La Cour administrative d’appel de Marseille, par un arrêt du 8 janvier 2025, précise les conditions de recevabilité des recours contre les mesures d’éloignement. Elle définit également la portée juridique des mentions relatives au séjour contenues dans les obligations de quitter le territoire consécutives au rejet de l’asile. Une ressortissante étrangère a contesté un acte administratif lui imposant de quitter la France dans un délai de trente jours après l’échec de sa protection. Le magistrat désigné du Tribunal administratif de Toulon avait rejeté sa demande initiale pour tardiveté par une ordonnance rendue le 31 juillet 2024. L’intéressée fait valoir que son dépôt d’aide juridictionnelle avait suspendu le délai de recours et invoque la situation médicale précaire de ses enfants. La juridiction d’appel doit se prononcer sur l’effet interruptif de cette aide et sur la réalité des risques encourus en cas de retour forcé. La Cour annule l’ordonnance d’irrecevabilité mais rejette les conclusions au fond en soulignant l’absence de décision de refus de séjour autonome et décisoire.
I. La consécration de la recevabilité du recours et la nature de l’acte administratif
A. L’efficacité de l’effet suspensif attaché à la demande d’aide juridictionnelle
Le juge administratif rappelle que le dépôt d’une demande d’aide juridictionnelle interrompt valablement les délais de recours devant les juridictions de première instance. L’action est alors « réputée avoir été intentée dans le délai si la demande d’aide juridictionnelle s’y rapportant est adressée ou déposée avant l’expiration de ce délai ». En l’espèce, la notification de la mesure est intervenue le 1er juin 2024, ouvrant un délai de contestation fixé à quinze jours seulement par le code. La demande d’aide déposée le 11 juin suivant a donc produit son plein effet interruptif avant la clôture de la période légale de saisine juridictionnelle.
B. Le caractère superfétatoire de la mention relative au droit au séjour
La Cour administrative d’appel de Marseille précise que l’obligation de quitter le territoire n’est pas subordonnée à une décision préalable statuant sur le séjour. Lorsque le ressortissant étranger sollicite uniquement l’asile, l’administration se borne à tirer les conséquences juridiques du rejet définitif opposé par les autorités compétentes. La mention d’un refus de séjour dans le corps de l’arrêté « ne revêt aucun caractère décisoire et est superfétatoire » pour la légalité de l’acte. Cette qualification paralyse les moyens dirigés contre un prétendu refus de séjour dont l’existence même est niée par la logique du droit des étrangers.

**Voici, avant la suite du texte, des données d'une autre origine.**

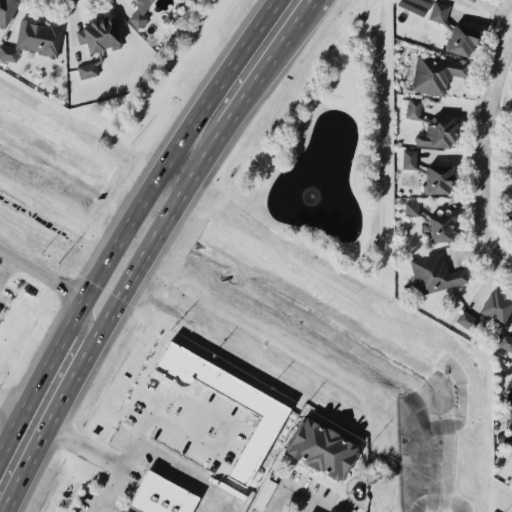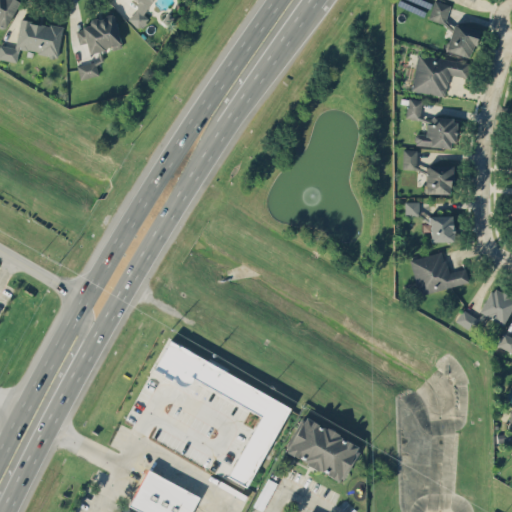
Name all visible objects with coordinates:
road: (311, 2)
building: (7, 10)
building: (7, 11)
building: (438, 11)
building: (139, 13)
building: (99, 33)
building: (100, 36)
building: (37, 38)
building: (33, 39)
building: (461, 39)
road: (267, 66)
building: (88, 67)
building: (435, 73)
building: (413, 108)
building: (437, 132)
road: (485, 152)
building: (409, 158)
building: (438, 178)
building: (511, 178)
building: (411, 207)
road: (129, 219)
building: (441, 227)
road: (156, 234)
road: (7, 269)
building: (435, 273)
road: (1, 278)
road: (60, 284)
building: (496, 305)
building: (466, 319)
building: (505, 341)
road: (11, 401)
building: (228, 403)
building: (511, 415)
road: (217, 416)
road: (45, 426)
road: (140, 445)
building: (320, 448)
road: (103, 487)
road: (296, 489)
building: (264, 493)
building: (161, 495)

II. La validité de l’éloignement au regard de la situation personnelle et familiale
A. L’absence d’atteinte disproportionnée au droit au respect de la vie privée
L’examen de la situation familiale ne révèle aucune atteinte manifestement excessive au droit garanti par l’article 8 de la convention européenne des droits de l’homme. La requérante réside en France depuis une date trop récente pour établir une intégration sociale ou privée durable justifiant une protection spécifique contre l’éloignement. Elle ne démontre pas davantage l’impossibilité de reconstituer la cellule familiale dans son pays d’origine avec ses trois enfants mineurs dont elle assure l’éducation.
B. La stricte appréciation des risques de traitements inhumains et de l’état de santé
Le juge écarte les griefs relatifs aux risques personnels et à l’état de santé des enfants en raison de l’insuffisance flagrante des preuves matérielles produites. Concernant le handicap des enfants, la Cour note qu’ils « ont commencé un suivi médical adapté dans leur pays d’origine » avant leur arrivée irrégulière. Les violences conjugales alléguées ne sont pas étayées par des documents probants permettant de renverser l’appréciation portée par l’office de protection des réfugiés. L’arrêté contesté ne méconnaît donc ni l’intérêt supérieur de l’enfant ni l’interdiction de soumettre une personne à des traitements inhumains ou dégradants.